The East London Communities Organisation presented its new guide on socially responsible contracting to FORGE, an alliance of some of the UK’s largest financial services companies who work together on corporate social responsibility issues. Socially responsible contracting in London’s financial districts, launched on December 9, proposes specific workforce labour standards covering the employment of office cleaners, security staff and other manual workers in London’s financial district.

The initiative includes commitments to:

  • pay the minimum ‘London living wage’, estimated at £6.70 per hour;
  • offer occupational sick pay;
  • allow contractors a reasonable opportunity to join a trade union.

TELCO is also pushing for FORGE companies to factor contractor conditions into their CSR reporting.
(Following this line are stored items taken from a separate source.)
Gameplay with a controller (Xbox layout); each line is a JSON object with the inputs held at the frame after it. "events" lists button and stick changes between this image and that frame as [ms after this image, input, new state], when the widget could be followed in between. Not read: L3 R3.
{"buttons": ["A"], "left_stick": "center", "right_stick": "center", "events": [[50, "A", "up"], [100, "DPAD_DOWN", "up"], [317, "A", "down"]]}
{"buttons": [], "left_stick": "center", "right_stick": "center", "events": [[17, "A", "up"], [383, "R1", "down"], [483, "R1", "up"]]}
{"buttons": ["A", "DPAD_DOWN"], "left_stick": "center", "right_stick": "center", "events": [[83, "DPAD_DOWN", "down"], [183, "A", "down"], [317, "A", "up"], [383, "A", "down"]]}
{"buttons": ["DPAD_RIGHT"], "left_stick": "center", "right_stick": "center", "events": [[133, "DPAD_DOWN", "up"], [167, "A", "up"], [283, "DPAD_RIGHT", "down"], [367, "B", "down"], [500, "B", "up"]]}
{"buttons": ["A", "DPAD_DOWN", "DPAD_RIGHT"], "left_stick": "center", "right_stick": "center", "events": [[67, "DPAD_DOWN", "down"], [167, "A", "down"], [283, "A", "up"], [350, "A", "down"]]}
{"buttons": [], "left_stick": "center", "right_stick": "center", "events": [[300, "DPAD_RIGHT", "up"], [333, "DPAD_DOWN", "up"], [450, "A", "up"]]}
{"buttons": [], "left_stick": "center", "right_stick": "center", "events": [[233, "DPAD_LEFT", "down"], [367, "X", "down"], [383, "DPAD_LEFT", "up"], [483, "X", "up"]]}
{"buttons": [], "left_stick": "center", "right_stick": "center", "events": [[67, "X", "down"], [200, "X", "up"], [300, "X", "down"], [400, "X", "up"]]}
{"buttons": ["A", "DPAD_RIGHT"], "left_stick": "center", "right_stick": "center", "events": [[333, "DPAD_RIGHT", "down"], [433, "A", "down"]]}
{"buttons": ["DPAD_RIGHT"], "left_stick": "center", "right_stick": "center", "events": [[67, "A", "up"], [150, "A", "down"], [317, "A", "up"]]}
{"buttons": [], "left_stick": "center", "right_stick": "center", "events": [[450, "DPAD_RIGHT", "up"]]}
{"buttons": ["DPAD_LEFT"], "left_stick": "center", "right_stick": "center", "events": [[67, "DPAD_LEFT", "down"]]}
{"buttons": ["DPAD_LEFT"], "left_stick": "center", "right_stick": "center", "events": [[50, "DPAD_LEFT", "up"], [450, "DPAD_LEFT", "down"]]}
Contact Neil Jameson, TELCO, on &020 7375 1658 (http://www.telcocitizens.org.uk)

Corporate Citizenship Briefing, issue no: 74 – March, 2004

COMMENT:

As companies directly employ fewer and fewer people in low skills, low wage jobs, can responsible business respond to the economic logic of cost saving while keeping its principles intact?

For a small local charity, Telco is making quite an impact. As we went to press, news broke that Barclays Bank was in discussions to ensure contracted-out cleaners for its new Canary Wharf headquarters, employed by Rentokil Initial, will be paid above competitive market rates, with pensions, holidays, training and bonuses included. Delighted trades unions say “social responsibility, about which most of these corporations make great play, is not just about the environment and making charitable donations. It is about ensuring minimum labour standards for anyone who is employed directly, or indirectly, by them”.

But will a newfound sense of responsibility for “indirect” workers halt the trend towards outsourcing of low wage, low skill, low value add jobs? Surely not. Cleaning a high profile international headquarters is an exception that proves the rule. The cost savings from outsourcing are simply too big, estimated by some to be as much as £138bn worldwide over next five years. Indeed, the banking trade union, Unifi, reached agreement with the self-same Barclays in early January, paving the way for more offshore outsourcing, through early consultation and a package of benefits for those affected in the UK.

Just what are the social responsibilities of big name companies when they no longer directly employ entry level, low skilled jobs in significant numbers? One answer is more of the voluntary schemes reported above, brokered through the community affairs function at Marks & Spencer and Deloitte. The serious prospect of a permanent job is often the clinching factor in getting disadvantaged people to stay on the training schemes that open the way out for them through higher skills. Another answer is for employers to join the public debate just starting (again) about qualifications in schools, sparked by the Tomlinson report. Changes in examinations must spur improved attainment, not become yet another renaming exercise.

Finally, on low wages, another answer is lobbying for an increased statutory minimum wage, not something that comes naturally to private enterprise. Indeed Telco should join in, perhaps calling for a regional supplement, because something that requires one company to put itself at a cost disadvantage to its competitors out of a sense of social responsibility is simply not sustainable or replicable.